The visual and human description of the life of the city’s off-the-radar population (petty thieves, forsaken underdogs and so on) is the one true point of interest of Streetwise (Gaey Wa’r), Na Jiazuo’s first feature, which is shown in the Un Certain Regard sidebar selection. Wandering through the streets of Zhenwu, finding new locations and faces, and catching them on screen in a style which is part documentary, part dreamlike, is clearly something that Na Jiazuo both likes and knows how to do. Dongzi is the first in a thread of individuals who, as soon as they become part of the story, bring their own background and part of the world for the film to delve into.
At first, this is a good thing for Streetwise, which becomes with each new addition more diverse and intriguing, like a citywide exploration where we never know what awaits us after the next turn: a hospital, a tattoo parlor, a police station. Nevertheless, things go the wrong way when it tries to tell a compelling story, explore these various characters, or fine-tune the tone. The ensemble movie aspect of Streetwise remains embryonic and never fully grows to an accomplished state – the short duration (one hour and a half) of the movie obviously plays a part in that. Too concise to do otherwise, the movie stays on the surface of the dramas and storylines, and constantly flickers between tension, melodrama, and off-balance comedy.

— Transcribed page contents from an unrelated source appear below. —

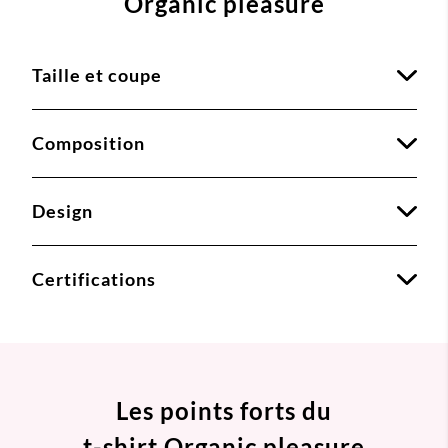
Organic pleasure
Taille et coupe
Composition
Design
Certifications
Les points forts du
t-shirt Organic pleasure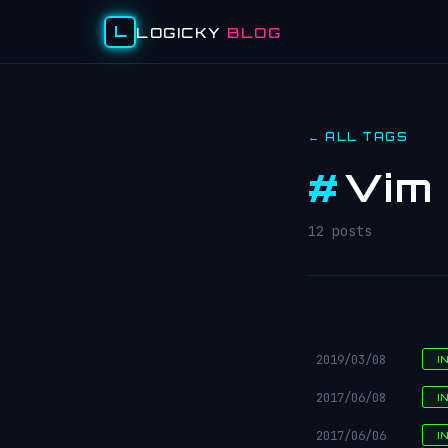
L
LOGICKY
BLOG
← ALL TAGS
#
Vim
12 posts
2019/03/08
I
2017/06/08
I
2017/06/06
I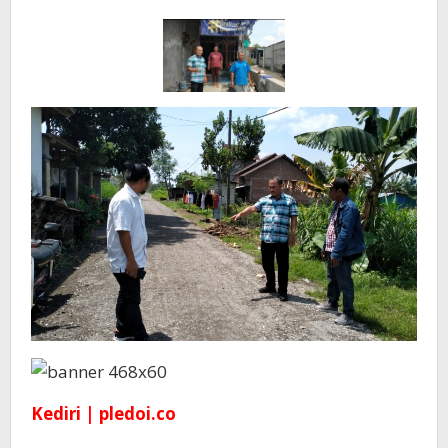
Kediri | pledoi.co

There appears to be still a lot of work to do for Na Jiazuo to achieve a fully fleshed film out of his story ideas and visual inspirations. As it is, only a handful of scenes are truly convincing: here a comical fight in which the debtors beat the debt collectors, there an unexpected car crash finally tying together the characters’ fates and justifying their presence in the script. Still, we spend the majority of the movie not as invested in it as we would like to be, always thinking that all of this has been made in the past in a more powerful way, and already knowing that the film will too rapidly fade from our memory after it ends.